_Activity_: Give again, word for word, every line in the entries below from the line with "de Luis Figo" up to and including the line with "son sens aujourd’hui", and no other line.

_Dataset records_:
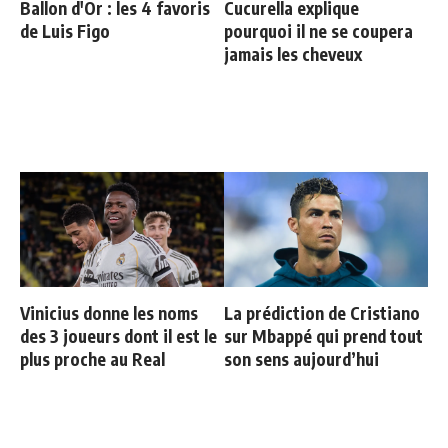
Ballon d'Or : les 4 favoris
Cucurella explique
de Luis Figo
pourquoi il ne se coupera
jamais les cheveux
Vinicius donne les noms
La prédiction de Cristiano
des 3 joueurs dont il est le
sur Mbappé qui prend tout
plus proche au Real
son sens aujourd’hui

--

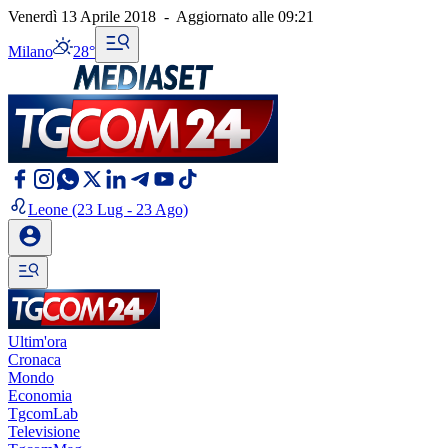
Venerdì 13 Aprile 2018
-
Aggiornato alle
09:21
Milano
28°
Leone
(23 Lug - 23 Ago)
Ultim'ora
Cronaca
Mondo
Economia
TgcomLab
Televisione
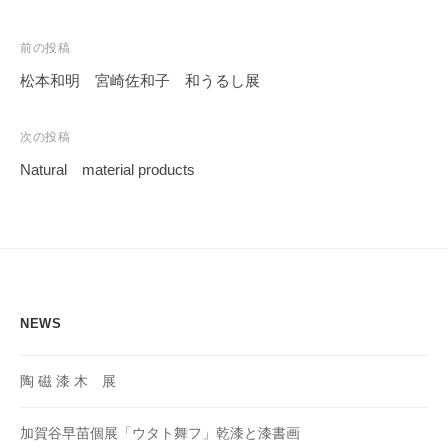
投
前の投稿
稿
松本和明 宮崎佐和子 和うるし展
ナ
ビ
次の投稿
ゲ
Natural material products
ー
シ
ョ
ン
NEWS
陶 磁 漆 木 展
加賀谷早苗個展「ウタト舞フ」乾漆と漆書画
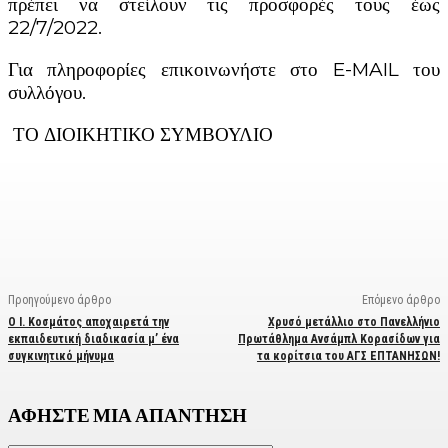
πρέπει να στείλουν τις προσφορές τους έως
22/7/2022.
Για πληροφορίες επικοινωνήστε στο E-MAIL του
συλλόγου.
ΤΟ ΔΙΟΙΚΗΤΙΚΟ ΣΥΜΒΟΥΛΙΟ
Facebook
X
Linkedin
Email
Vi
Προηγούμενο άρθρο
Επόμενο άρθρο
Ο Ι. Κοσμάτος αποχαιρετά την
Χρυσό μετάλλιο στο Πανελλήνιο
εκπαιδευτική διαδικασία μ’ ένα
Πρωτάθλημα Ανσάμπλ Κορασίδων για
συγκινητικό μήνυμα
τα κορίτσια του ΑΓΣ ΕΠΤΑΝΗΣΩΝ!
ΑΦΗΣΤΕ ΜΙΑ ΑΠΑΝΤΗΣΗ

_Expected answer_:
de Luis Figo
pourquoi il ne se coupera
jamais les cheveux
Vinicius donne les noms
La prédiction de Cristiano
des 3 joueurs dont il est le
sur Mbappé qui prend tout
plus proche au Real
son sens aujourd’hui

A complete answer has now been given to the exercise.